Certified Mail, Return Receipt Requested, Is More Important than Ever

It’s exactly 399 miles from my office to the Post Office in Fresno, California (93779).

On my way out of town on my vacation, I stopped at the Post Office to mail a response to an IRS notice.  This was a request for a Collection Due Process (CDP) Hearing, and it had a deadline of July 28th.  I mailed the response on July 26th (using certified mail, return receipt requested).  I haven’t received the return receipt yet, but the filing was delivered on August 4th (per USPS tracking).  Given all the delays in the IRS reading and responding to mail, am I concerned for my client?  Definitely not.  I have proof of the mailing, and the fact that something a six-hour drive took the Postal Service nine days doesn’t matter–most IRS filings are postmark deadlines.  (It is possible the IRS delays in reading their mail will cause issues, but those are resolvable if I can speak to an individual at the IRS.)

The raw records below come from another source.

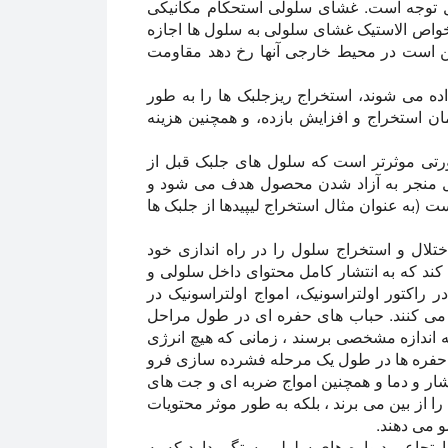
ل توجه است. غشای سلولی استحکام مکانیکی
خواص الاستیک غشای سلولی به سلول ها اجازه
ن است در محیط خارجی آنها رخ دهد مقاومت
اده می شوند، استخراج ریزجلبک ها را به طور
مان استخراج و افزایش بازده، و همچنین هزینه
رتی موثرتر است که سلول های جلبک قبل از
لول منجر به آزاد شدن محصول هدف می شود و
 (به عنوان مثال استخراج لیپیدها از جلبک ها
تلال و استخراج سلول را در راه اندازی خود
ل کند که به انتشار کامل محتوای داخل سلولی و
در راکتور اولتراسونیک، امواج اولتراسونیک در
می کنند. حباب های حفره ای در طول مراحل
به اندازه مشخصی برسند ، زمانی که هیچ انرژی
 حفره ها در طول یک مرحله فشرده سازی فرو
ار و دما و همچنین امواج ضربه ای و جت های
را از بین می برند ، بلکه به طور موثر محتویات
و می دهند.
رتجاعی دیواره های سلولی بستگی دارد که به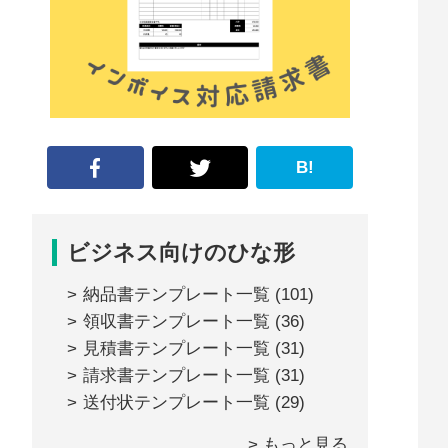
な
形
ジ
ャ
ー
B!
ナ
ル』
ビジネス向けのひな形
納品書テンプレート一覧
(101)
領収書テンプレート一覧
(36)
見積書テンプレート一覧
(31)
請求書テンプレート一覧
(31)
送付状テンプレート一覧
(29)
> もっと見る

But consider what might have happened if I had just put $1.40 of postage on the envelope and dropped it in the mail.  What might have happened if the postmark got obliterated (or if the mail hadn’t been postmarked)?  My client would lose.  We spent the $3.60 for certified mail (and $2.85 for the return receipt), so my client will have a CDP hearing.

Given all the issues with the Post Office and the IRS, anything sent to the IRS by mail must be sent certified mail (and you have to maintain the proof that it was mailed and received).  I’m expecting quite a few cases where the IRS claims various filings were lost–the volume of paperwork is just too large for this not to happen.  Don’t be part of the problem–use certified mail.  The courts have little to no sympathy if you don’t.

(Yes, there’s an issue with an envelope taking nine days to get from Las Vegas to Fresno.  But that’s another story for another day.)